• _SUPPLIED MATERIAL_
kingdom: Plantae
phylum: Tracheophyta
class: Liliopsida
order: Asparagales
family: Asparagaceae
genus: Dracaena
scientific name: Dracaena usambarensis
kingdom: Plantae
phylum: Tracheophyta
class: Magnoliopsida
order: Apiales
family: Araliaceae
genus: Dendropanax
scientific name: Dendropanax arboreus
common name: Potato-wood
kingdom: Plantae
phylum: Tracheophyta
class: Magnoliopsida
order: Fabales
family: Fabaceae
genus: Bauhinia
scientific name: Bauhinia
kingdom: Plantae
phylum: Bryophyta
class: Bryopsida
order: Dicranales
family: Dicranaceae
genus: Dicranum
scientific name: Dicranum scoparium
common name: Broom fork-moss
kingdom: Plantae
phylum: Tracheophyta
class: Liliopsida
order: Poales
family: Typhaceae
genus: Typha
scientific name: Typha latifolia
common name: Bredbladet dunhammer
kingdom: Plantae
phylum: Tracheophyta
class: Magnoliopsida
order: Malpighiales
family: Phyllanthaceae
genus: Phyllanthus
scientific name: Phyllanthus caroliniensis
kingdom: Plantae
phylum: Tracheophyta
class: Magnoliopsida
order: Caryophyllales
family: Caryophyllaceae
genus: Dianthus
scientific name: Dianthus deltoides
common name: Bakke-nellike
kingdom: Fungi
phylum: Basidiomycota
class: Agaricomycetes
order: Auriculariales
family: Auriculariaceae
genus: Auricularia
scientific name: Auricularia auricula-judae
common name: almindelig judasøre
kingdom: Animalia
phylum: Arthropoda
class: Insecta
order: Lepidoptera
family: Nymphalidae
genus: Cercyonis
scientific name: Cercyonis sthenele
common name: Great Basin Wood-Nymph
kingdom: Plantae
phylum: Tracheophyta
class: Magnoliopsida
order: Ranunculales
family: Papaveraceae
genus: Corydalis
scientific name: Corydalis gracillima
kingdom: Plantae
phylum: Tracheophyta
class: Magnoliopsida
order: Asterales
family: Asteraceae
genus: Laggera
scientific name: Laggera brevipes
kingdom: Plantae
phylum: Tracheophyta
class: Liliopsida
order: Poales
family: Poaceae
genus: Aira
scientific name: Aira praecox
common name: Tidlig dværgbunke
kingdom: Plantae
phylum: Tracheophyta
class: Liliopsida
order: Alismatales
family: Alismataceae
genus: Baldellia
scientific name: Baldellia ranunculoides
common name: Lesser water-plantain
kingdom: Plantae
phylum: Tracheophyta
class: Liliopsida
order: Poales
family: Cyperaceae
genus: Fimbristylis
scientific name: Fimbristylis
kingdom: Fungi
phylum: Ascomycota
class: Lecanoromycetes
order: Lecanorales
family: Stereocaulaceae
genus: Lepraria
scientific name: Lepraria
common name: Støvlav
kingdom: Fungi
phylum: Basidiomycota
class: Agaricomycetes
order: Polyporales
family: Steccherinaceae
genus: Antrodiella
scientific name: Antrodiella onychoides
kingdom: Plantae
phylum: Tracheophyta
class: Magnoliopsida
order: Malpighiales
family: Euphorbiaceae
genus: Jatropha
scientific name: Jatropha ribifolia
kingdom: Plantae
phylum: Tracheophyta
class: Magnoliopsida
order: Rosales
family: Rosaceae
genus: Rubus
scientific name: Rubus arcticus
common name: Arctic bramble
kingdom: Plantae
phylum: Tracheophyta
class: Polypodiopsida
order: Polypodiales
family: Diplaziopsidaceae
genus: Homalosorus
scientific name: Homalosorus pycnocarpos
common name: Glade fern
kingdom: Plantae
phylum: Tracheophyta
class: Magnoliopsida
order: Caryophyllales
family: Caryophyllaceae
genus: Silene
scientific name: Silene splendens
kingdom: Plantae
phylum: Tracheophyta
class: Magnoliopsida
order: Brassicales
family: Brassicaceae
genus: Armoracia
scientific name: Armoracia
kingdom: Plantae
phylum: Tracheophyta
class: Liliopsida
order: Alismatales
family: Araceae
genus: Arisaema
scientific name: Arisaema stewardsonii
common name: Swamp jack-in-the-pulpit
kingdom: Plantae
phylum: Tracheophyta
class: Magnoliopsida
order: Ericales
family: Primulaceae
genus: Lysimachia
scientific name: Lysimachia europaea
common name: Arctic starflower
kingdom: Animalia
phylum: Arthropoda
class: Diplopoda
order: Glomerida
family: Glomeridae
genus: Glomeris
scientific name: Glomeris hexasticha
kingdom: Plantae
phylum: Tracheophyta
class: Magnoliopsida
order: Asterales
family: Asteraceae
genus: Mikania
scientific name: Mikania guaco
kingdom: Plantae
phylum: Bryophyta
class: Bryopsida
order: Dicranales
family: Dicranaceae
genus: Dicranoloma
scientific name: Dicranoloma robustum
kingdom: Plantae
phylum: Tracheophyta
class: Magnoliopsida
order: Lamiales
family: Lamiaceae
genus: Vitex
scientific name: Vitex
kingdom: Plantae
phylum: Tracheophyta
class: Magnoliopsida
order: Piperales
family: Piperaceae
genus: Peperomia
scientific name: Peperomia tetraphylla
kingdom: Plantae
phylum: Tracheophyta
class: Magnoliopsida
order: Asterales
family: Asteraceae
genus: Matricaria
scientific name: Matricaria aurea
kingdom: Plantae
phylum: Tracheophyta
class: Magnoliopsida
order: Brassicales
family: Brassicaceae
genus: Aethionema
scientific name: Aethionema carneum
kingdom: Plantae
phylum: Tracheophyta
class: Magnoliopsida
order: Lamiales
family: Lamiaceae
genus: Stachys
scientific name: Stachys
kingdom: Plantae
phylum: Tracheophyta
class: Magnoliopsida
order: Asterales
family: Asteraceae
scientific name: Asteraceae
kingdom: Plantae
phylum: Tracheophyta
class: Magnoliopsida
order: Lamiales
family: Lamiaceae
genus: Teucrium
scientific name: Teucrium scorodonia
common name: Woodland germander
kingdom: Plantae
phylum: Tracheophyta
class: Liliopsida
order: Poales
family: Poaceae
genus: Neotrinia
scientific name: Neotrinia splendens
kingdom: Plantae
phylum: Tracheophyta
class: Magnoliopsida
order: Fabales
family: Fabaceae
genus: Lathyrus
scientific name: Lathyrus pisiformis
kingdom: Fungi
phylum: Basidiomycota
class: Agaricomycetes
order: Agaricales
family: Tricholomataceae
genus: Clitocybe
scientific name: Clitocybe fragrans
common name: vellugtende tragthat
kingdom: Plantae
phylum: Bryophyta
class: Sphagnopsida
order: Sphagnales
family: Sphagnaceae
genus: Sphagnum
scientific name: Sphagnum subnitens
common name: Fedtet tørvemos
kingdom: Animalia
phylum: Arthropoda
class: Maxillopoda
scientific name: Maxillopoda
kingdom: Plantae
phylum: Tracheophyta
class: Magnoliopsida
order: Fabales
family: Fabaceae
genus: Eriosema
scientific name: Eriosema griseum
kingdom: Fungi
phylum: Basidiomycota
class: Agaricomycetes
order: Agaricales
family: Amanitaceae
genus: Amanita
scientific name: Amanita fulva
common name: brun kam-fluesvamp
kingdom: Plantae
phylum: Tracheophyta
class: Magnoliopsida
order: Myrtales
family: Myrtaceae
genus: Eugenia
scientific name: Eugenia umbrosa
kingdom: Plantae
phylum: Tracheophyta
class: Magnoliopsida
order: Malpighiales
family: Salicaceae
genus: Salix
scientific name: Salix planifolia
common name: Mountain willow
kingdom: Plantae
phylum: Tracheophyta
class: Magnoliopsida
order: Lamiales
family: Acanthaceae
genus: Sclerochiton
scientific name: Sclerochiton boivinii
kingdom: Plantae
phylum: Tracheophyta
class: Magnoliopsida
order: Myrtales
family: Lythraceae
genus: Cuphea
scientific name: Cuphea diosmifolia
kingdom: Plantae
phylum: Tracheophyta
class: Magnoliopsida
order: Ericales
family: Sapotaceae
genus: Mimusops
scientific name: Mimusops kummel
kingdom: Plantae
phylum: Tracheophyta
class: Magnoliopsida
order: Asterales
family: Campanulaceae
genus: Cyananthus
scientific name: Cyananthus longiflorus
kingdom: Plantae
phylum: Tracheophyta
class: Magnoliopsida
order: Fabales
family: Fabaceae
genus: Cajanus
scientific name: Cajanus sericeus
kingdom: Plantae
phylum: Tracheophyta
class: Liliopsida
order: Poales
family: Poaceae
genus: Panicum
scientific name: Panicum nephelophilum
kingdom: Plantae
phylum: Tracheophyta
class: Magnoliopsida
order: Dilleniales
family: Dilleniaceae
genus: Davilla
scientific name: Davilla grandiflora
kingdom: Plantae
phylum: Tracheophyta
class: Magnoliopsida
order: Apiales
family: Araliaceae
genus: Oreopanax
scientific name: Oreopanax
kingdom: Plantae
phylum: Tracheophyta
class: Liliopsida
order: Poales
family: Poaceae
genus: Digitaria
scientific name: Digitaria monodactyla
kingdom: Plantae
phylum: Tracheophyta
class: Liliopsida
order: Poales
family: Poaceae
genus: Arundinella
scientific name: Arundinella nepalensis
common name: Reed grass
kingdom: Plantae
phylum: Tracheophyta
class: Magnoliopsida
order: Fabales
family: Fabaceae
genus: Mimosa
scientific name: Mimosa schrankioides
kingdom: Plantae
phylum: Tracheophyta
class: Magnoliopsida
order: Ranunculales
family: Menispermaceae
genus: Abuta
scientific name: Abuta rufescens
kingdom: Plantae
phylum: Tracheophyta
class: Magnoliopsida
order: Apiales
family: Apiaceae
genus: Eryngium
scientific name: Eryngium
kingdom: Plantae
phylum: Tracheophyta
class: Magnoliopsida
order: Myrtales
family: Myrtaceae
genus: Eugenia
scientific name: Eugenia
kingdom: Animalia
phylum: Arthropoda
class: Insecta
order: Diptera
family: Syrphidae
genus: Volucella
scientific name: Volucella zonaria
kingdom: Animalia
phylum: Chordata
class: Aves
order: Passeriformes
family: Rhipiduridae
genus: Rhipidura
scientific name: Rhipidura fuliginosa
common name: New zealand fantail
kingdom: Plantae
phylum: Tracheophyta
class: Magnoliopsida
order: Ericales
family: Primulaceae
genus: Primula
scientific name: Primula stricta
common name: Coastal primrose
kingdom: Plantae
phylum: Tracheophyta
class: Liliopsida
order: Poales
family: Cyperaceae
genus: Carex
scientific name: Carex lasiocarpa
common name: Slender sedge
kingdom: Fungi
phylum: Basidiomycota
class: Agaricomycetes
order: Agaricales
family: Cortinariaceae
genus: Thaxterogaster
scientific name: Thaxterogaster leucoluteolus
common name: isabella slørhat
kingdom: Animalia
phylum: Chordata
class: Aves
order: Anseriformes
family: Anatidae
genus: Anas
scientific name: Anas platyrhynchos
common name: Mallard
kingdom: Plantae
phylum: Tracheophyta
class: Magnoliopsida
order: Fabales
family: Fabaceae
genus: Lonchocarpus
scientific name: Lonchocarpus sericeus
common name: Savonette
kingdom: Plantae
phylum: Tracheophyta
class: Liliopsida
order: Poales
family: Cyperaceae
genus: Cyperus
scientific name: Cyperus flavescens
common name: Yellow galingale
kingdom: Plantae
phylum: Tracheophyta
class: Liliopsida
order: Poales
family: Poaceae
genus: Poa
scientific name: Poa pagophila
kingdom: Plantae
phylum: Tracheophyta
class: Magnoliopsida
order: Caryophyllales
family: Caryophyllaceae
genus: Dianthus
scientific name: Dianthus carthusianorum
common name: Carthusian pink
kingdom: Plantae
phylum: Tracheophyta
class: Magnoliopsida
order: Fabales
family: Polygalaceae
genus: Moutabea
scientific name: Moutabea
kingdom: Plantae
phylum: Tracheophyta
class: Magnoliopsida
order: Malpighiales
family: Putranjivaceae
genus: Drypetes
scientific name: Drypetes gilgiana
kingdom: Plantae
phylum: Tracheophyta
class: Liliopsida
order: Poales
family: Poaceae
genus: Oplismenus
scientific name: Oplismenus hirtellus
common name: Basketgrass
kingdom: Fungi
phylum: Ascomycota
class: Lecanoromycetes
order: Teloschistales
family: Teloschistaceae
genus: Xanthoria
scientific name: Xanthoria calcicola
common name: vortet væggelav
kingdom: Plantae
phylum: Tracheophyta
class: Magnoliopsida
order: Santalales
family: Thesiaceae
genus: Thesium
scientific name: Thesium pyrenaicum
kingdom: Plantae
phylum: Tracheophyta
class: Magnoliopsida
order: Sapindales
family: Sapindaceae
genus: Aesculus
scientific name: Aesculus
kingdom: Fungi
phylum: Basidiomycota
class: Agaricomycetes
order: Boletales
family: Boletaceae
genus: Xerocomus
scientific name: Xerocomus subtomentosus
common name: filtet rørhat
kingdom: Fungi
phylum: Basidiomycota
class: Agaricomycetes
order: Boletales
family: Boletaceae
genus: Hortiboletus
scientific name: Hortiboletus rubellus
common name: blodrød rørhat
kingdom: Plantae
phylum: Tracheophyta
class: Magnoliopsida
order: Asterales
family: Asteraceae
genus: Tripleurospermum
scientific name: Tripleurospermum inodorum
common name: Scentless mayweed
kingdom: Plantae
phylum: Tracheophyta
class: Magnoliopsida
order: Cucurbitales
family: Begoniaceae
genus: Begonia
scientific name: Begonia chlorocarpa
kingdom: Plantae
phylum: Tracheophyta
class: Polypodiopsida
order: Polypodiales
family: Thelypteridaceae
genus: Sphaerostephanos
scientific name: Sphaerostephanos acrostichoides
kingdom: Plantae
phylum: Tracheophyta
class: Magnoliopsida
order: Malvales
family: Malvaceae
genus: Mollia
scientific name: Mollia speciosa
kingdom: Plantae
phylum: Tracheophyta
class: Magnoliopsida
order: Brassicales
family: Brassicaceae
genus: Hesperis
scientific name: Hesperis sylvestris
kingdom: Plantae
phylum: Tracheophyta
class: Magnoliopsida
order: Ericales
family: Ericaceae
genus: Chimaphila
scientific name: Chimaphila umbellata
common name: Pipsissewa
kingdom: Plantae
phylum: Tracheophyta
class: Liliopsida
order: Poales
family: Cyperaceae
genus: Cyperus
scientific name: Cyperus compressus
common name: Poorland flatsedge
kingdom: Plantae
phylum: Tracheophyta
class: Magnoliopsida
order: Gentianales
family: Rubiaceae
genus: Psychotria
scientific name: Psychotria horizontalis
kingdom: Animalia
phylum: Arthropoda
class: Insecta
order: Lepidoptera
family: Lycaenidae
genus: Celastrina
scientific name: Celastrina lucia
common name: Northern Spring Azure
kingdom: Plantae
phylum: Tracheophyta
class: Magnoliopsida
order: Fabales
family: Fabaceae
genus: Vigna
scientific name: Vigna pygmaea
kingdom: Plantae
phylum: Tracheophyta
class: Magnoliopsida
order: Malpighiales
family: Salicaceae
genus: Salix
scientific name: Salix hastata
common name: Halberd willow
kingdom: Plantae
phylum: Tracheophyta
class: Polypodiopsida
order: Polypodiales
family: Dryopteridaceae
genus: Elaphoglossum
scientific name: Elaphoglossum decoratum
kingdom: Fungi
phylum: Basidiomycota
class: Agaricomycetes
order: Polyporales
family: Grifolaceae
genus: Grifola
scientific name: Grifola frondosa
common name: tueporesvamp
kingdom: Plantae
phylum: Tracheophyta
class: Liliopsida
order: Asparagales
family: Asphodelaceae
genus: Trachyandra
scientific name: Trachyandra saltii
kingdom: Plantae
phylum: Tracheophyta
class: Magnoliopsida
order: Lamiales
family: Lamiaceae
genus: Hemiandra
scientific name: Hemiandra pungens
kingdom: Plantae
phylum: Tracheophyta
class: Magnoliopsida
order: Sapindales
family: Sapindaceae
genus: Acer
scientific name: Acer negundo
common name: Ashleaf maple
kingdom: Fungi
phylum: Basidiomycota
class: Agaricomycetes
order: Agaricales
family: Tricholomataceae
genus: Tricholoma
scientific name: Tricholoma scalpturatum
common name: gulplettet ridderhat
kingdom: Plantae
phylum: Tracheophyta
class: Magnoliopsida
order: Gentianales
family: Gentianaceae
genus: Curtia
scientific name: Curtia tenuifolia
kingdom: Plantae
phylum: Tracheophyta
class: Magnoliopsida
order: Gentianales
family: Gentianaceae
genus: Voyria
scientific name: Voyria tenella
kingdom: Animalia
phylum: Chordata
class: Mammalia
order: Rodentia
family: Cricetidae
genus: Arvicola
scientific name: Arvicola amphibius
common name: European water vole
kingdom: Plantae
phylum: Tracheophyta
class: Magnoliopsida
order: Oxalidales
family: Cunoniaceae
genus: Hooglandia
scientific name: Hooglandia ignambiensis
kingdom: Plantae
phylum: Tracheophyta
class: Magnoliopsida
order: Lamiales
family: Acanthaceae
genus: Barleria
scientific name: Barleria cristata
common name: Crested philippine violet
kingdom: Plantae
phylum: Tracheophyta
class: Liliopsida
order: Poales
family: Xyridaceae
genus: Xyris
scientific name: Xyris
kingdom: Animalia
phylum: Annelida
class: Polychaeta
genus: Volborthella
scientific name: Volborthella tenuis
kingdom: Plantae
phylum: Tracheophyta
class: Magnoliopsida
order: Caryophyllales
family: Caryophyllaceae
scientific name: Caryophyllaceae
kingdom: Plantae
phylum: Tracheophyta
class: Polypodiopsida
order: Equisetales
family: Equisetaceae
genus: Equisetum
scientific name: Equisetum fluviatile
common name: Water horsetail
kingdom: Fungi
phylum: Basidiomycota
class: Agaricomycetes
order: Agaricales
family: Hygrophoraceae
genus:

• _WHAT THE TASK ASKS_
Write out the lines that run from the start of the records through the line containing "genus: Phyllanthus", keeping each one the same.

• _SOLVED EXERCISE_
kingdom: Plantae
phylum: Tracheophyta
class: Liliopsida
order: Asparagales
family: Asparagaceae
genus: Dracaena
scientific name: Dracaena usambarensis
kingdom: Plantae
phylum: Tracheophyta
class: Magnoliopsida
order: Apiales
family: Araliaceae
genus: Dendropanax
scientific name: Dendropanax arboreus
common name: Potato-wood
kingdom: Plantae
phylum: Tracheophyta
class: Magnoliopsida
order: Fabales
family: Fabaceae
genus: Bauhinia
scientific name: Bauhinia
kingdom: Plantae
phylum: Bryophyta
class: Bryopsida
order: Dicranales
family: Dicranaceae
genus: Dicranum
scientific name: Dicranum scoparium
common name: Broom fork-moss
kingdom: Plantae
phylum: Tracheophyta
class: Liliopsida
order: Poales
family: Typhaceae
genus: Typha
scientific name: Typha latifolia
common name: Bredbladet dunhammer
kingdom: Plantae
phylum: Tracheophyta
class: Magnoliopsida
order: Malpighiales
family: Phyllanthaceae
genus: Phyllanthus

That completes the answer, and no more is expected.